### Document section
◆ ◆ ◆ ◆ ◆

[MRG] test against numpy dev #5609

ogrisel · 2015-12-15T21:27:58Z

This is work in progress for a fix for #5379 building upon the work done for numpy/numpy#6493.

~~/The current scipy test fails with:~~

======================================================================
ERROR: test_spearmanr (test_mstats_basic.TestCompareWithStats)
----------------------------------------------------------------------
Traceback (most recent call last):
  File "/home/travis/virtualenv/python3.5.0/lib/python3.5/site-packages/scipy/stats/tests/test_mstats_basic.py", line 974, in test_spearmanr
    r, p = stats.spearmanr(x, y)
  File "/home/travis/virtualenv/python3.5.0/lib/python3.5/site-packages/scipy/stats/stats.py", line 3314, in spearmanr
    t = rs * np.sqrt((n-2) / ((rs+1.0)*(1.0-rs)))

◆ ◆ ◆ ◆ ◆

List every reference marked with a "#" sign in the pull request above about testing against numpy dev.

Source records
◆ ◆ ◆ ◆ ◆

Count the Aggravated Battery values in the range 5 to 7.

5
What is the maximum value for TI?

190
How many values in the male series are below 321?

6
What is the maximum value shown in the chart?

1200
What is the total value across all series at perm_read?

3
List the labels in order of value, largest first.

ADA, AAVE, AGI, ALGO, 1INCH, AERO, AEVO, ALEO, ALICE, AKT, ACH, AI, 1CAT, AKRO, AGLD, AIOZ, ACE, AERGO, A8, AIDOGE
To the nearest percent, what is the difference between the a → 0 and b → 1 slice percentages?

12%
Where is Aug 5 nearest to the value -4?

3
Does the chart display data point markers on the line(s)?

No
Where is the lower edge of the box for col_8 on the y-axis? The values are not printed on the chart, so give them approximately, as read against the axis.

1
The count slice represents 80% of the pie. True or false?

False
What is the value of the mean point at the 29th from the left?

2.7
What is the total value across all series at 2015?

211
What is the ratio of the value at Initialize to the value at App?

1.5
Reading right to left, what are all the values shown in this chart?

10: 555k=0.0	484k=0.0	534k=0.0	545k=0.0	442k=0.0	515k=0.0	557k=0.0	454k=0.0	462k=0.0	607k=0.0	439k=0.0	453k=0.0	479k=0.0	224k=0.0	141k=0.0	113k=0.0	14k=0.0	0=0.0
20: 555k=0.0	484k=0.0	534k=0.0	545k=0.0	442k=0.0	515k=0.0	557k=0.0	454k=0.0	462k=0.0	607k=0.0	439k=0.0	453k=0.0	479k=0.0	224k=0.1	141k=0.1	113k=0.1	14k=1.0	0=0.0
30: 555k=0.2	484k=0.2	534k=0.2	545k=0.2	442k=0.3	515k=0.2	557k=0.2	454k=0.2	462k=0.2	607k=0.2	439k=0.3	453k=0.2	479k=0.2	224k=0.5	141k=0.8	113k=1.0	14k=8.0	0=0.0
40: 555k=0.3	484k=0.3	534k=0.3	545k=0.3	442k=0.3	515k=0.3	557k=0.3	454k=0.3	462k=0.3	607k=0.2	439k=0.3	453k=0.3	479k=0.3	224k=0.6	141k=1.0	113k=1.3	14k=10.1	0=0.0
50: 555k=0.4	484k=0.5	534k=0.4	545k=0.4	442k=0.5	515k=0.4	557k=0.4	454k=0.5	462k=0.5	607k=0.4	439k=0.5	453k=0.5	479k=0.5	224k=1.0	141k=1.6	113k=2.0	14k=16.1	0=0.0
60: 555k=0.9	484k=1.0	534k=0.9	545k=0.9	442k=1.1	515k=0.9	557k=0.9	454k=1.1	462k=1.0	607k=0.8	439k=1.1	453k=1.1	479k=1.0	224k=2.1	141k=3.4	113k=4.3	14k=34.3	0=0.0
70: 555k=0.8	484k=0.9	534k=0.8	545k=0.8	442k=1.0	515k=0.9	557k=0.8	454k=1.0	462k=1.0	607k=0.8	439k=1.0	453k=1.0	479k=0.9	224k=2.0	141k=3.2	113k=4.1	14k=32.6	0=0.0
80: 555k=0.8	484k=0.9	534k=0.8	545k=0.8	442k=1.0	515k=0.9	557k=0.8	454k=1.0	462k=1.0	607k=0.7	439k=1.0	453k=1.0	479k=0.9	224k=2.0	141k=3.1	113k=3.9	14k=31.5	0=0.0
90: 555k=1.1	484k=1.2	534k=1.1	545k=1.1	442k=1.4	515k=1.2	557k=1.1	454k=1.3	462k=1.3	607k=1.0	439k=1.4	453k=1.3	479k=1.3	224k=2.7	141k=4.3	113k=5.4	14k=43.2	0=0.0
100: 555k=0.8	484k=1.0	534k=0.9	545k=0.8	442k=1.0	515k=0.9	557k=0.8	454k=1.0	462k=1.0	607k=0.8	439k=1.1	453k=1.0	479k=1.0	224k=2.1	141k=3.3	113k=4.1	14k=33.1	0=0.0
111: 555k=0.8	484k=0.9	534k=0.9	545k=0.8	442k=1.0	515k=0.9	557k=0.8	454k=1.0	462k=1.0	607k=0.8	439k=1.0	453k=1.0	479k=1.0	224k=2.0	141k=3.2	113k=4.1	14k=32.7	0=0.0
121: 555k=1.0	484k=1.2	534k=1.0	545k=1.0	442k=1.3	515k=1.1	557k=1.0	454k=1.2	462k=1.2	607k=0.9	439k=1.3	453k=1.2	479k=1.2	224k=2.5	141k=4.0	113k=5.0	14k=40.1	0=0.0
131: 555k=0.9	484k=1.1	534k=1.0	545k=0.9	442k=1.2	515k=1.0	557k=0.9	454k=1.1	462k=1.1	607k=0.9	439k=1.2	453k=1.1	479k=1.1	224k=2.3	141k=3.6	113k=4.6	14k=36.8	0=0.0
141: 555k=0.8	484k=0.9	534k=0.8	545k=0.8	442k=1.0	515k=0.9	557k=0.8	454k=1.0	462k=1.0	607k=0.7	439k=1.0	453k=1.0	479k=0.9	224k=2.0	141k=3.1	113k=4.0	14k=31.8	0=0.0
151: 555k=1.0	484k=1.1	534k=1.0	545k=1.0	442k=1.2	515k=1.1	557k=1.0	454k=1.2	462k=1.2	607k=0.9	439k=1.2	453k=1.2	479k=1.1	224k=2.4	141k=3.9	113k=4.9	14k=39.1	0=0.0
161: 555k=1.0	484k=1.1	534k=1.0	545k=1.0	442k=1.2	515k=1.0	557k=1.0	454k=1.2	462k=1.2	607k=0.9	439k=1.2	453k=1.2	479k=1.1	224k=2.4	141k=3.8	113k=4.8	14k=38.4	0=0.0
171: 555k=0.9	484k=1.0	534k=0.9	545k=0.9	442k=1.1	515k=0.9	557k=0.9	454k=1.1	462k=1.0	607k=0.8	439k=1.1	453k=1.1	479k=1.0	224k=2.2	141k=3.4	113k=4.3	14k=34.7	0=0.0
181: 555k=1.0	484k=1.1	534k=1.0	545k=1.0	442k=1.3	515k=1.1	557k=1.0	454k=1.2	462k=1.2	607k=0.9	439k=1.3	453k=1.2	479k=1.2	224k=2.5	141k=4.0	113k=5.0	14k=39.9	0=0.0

◆ ◆ ◆ ◆ ◆

### Expected answer
#5609, #5379, numpy/numpy#6493